É nesse contexto que aparece a declaração central do Salmo: “Uns confiam em carros, outros, em cavalos; nós, porém, nos gloriaremos em o nome do Senhor, nosso Deus.” Carros e cavalos eram instrumentos decisivos de poder militar. Possuí-los significava vantagem, velocidade e força. O problema não estava nos cavalos, mas na confiança depositada neles. Nossos “carros e cavalos” podem assumir outras formas: dinheiro, influência, conhecimento, posição, planejamento, contatos ou nossa própria capacidade.
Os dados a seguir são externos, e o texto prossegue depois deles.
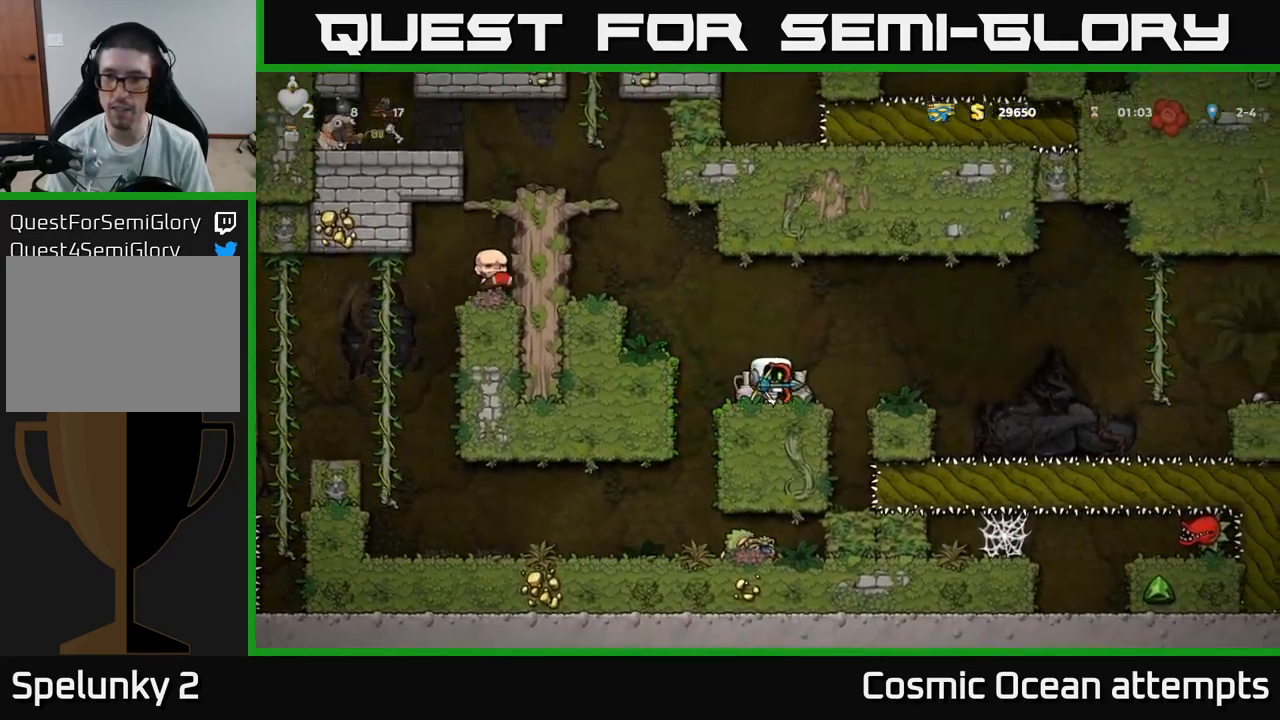
{"buttons": ["A", "DPAD_RIGHT"], "left_stick": "center", "right_stick": "center", "events": [[266, "DPAD_RIGHT", "down"], [400, "A", "down"]]}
Todas essas coisas podem ser úteis, mas tornam-se perigosas quando esperamos delas a segurança que pertence somente a Deus.

O grande conflito sempre apresenta essa escolha. De um lado está a aparente força daquilo que podemos ver e controlar; do outro, a confiança naquele cuja presença nem sempre enxergamos. O pecado nos ensina a depender de nós mesmos. A graça nos conduz novamente à dependência de Deus, sem transformar essa dependência em passividade. Israel ainda precisava ir à batalha. Confiar no Senhor nunca significou abandonar o dever, mas cumprir o dever sem transformar nossos recursos em ídolos.

Talvez você esteja diante de alguma batalha agora. Prepare-se, trabalhe, planeje e utilize com responsabilidade aquilo que Deus colocou em suas mãos. Mas antes de tudo isso, examine onde repousa sua confiança. Porque haverá momentos em que seus recursos não serão suficientes. Alguns confiam naquilo que possuem, outros naquilo que conseguem fazer. O povo de Deus aprende uma segurança diferente: fazemos tudo aquilo que está ao nosso alcance, mas entramos na batalha sabendo que a vitória nunca esteve nos cavalos — sempre esteve nas mãos do Senhor.